SUPPLIED DATA section start

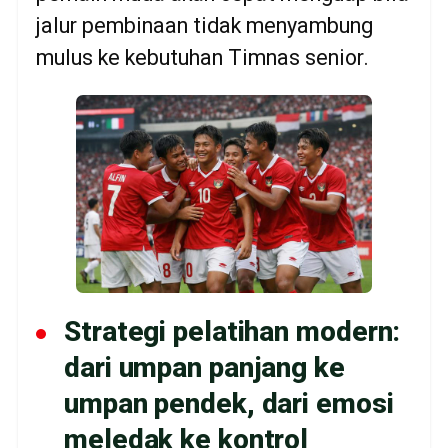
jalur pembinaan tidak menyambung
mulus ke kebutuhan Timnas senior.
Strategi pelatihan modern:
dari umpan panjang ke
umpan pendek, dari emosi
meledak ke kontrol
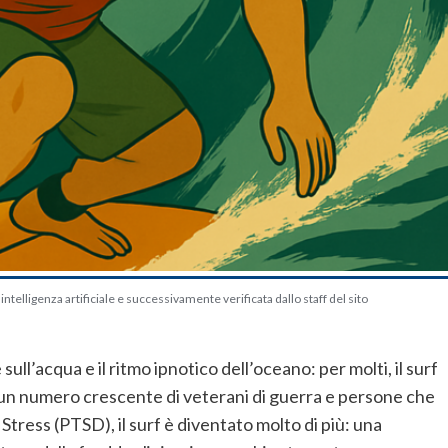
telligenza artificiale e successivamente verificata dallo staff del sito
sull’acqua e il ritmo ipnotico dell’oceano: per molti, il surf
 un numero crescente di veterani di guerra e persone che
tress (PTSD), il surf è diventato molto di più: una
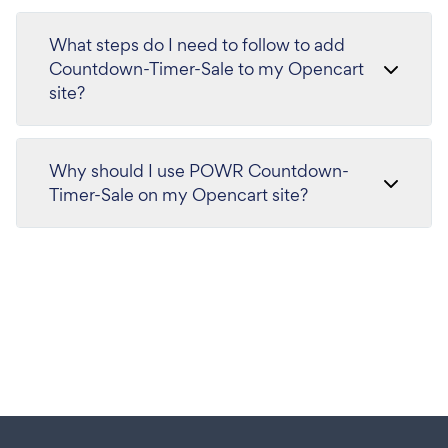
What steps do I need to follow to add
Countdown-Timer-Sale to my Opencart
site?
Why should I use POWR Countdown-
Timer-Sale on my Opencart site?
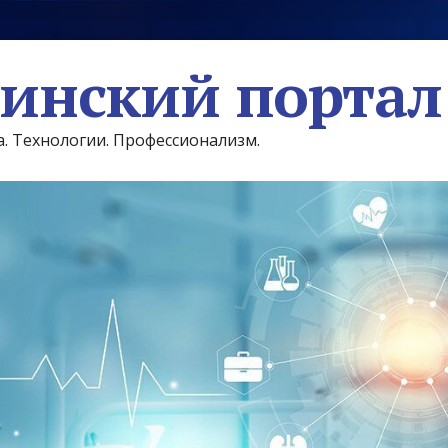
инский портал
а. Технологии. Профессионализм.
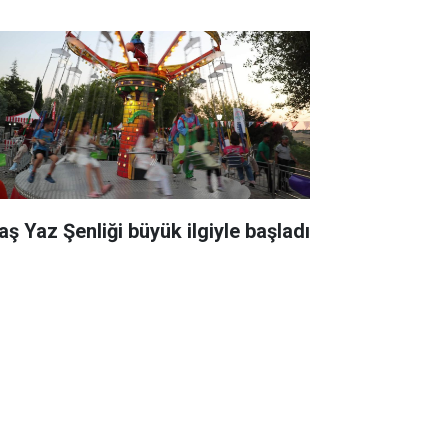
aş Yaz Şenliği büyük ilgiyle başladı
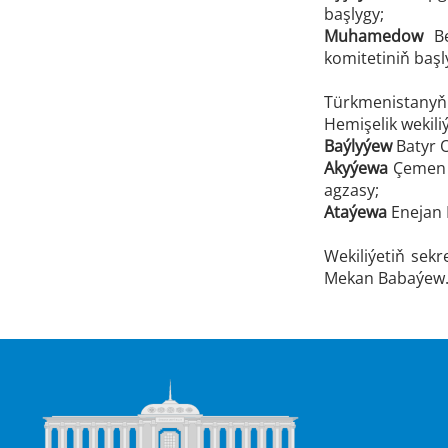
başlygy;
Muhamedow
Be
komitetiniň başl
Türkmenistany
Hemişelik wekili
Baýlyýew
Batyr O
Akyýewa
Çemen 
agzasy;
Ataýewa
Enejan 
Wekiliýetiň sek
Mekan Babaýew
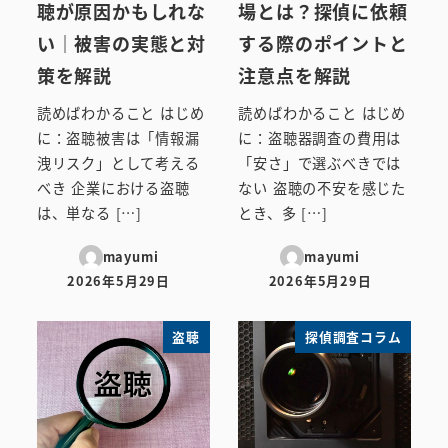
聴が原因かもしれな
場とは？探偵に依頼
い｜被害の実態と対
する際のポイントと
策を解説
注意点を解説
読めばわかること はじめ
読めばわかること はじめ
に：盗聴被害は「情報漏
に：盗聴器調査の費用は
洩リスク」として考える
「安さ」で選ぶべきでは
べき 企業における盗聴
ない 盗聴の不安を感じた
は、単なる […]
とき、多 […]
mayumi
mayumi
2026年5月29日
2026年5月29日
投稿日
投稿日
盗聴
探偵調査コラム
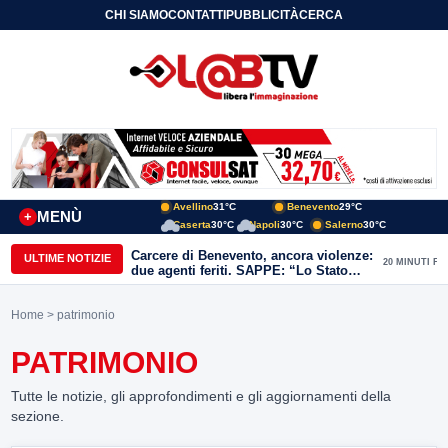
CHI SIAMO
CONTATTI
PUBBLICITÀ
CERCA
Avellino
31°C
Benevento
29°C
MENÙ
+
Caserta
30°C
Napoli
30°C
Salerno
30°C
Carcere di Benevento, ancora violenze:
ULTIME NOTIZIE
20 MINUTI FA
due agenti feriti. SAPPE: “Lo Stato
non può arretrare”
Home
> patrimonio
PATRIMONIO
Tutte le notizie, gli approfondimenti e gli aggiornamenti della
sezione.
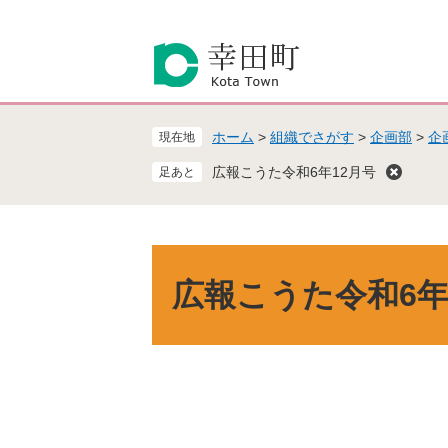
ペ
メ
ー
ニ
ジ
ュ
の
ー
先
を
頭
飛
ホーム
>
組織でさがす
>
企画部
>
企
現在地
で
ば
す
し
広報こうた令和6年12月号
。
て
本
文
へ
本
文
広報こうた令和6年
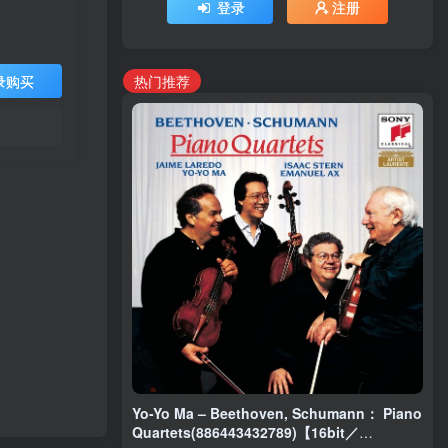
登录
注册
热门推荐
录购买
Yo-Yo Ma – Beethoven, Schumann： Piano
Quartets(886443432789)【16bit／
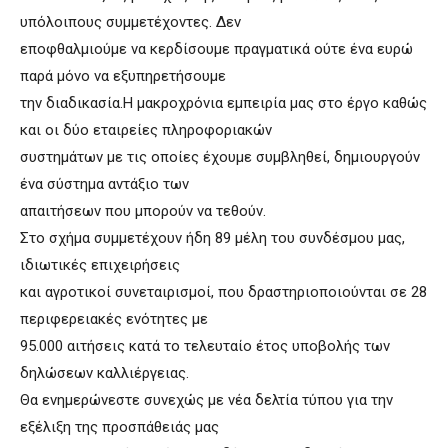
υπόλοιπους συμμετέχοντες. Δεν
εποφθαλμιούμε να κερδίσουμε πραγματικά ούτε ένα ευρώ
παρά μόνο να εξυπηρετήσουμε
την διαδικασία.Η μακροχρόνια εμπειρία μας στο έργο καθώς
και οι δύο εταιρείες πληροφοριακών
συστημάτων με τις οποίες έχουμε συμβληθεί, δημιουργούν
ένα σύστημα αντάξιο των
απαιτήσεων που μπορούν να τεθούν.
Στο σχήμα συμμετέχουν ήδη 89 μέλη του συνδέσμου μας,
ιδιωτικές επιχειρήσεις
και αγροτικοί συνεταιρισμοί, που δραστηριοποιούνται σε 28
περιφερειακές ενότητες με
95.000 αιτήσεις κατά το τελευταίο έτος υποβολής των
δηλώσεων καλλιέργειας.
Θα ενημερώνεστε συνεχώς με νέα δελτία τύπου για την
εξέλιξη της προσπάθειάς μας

SUPPLIED DATA section end
SUPPLIED DATA section start

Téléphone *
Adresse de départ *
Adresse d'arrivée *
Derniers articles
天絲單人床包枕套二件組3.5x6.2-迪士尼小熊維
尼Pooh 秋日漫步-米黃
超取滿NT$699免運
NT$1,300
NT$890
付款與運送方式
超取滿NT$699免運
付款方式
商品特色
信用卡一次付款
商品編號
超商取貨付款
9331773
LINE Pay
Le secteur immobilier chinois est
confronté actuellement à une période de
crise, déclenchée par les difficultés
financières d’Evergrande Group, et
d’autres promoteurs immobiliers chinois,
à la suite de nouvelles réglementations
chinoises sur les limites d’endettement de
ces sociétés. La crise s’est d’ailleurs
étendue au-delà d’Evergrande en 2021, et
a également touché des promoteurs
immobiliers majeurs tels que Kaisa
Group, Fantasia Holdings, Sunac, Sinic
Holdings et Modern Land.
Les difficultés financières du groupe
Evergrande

SUPPLIED DATA section end

Scan the listing and copy every line where the string "Opencart" shows up.

EXERCISE ANSWER
Countdown-Timer-Sale to my Opencart
Timer-Sale on my Opencart site?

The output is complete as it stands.